▸ **ABOUT THIS EXERCISE**: The answer must be a single number: how many lines below contain "Rendered".

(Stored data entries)
++++

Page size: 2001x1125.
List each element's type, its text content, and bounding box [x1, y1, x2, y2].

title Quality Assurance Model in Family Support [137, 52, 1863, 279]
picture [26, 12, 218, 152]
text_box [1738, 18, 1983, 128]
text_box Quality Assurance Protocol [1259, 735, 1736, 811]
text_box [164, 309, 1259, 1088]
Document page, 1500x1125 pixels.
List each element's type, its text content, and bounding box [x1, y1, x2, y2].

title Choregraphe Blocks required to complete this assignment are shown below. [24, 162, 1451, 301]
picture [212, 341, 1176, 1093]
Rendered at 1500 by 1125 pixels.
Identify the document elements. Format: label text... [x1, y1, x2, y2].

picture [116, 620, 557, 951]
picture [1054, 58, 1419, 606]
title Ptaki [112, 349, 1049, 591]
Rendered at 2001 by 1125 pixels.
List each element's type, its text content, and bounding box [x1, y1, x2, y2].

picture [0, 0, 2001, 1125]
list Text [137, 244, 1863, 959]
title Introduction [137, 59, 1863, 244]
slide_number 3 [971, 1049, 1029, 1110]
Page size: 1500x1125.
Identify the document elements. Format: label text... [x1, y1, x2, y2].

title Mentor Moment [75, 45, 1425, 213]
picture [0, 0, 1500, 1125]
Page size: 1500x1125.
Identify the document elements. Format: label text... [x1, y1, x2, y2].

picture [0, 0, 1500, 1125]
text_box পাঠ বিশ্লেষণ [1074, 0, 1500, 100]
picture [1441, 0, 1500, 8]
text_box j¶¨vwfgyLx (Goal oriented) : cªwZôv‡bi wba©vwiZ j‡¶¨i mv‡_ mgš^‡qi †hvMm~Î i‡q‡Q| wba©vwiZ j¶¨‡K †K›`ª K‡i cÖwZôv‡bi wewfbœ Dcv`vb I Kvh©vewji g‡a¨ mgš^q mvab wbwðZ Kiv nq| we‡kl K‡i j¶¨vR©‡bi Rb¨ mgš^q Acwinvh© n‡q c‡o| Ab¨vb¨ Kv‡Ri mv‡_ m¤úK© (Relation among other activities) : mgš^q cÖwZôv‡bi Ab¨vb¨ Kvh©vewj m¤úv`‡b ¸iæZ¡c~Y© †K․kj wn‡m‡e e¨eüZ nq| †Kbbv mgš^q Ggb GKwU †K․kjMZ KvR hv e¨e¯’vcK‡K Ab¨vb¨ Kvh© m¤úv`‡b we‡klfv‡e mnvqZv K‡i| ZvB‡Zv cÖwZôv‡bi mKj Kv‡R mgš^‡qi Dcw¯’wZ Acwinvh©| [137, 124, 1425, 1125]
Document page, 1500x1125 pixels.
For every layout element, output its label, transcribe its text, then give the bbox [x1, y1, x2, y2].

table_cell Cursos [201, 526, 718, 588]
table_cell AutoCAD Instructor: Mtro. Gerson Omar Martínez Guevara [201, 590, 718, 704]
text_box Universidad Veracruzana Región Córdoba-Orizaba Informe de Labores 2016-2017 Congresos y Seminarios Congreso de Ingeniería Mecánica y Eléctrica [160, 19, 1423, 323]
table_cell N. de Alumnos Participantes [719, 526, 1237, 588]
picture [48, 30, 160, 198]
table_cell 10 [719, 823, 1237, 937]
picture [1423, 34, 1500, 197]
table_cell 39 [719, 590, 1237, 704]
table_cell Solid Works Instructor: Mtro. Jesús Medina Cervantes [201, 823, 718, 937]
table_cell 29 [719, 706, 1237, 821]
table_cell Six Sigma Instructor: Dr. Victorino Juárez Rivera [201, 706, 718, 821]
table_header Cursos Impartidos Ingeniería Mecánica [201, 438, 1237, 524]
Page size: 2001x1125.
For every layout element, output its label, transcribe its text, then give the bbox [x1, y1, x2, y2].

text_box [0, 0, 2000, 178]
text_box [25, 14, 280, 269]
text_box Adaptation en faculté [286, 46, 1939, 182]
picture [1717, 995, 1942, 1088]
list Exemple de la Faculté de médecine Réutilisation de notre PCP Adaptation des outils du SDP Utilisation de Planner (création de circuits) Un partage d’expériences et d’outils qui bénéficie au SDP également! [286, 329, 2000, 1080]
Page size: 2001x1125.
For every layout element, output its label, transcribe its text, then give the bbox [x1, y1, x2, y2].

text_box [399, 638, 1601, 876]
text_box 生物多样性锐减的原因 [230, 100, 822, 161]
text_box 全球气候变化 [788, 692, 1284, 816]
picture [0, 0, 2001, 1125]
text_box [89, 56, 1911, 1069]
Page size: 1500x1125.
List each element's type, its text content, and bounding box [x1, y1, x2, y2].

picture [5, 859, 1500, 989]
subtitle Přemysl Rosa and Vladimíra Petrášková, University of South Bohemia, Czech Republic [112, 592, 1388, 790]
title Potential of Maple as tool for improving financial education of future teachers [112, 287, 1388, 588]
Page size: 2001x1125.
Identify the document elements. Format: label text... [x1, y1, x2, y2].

++++

▸ **RESPONSE**: 2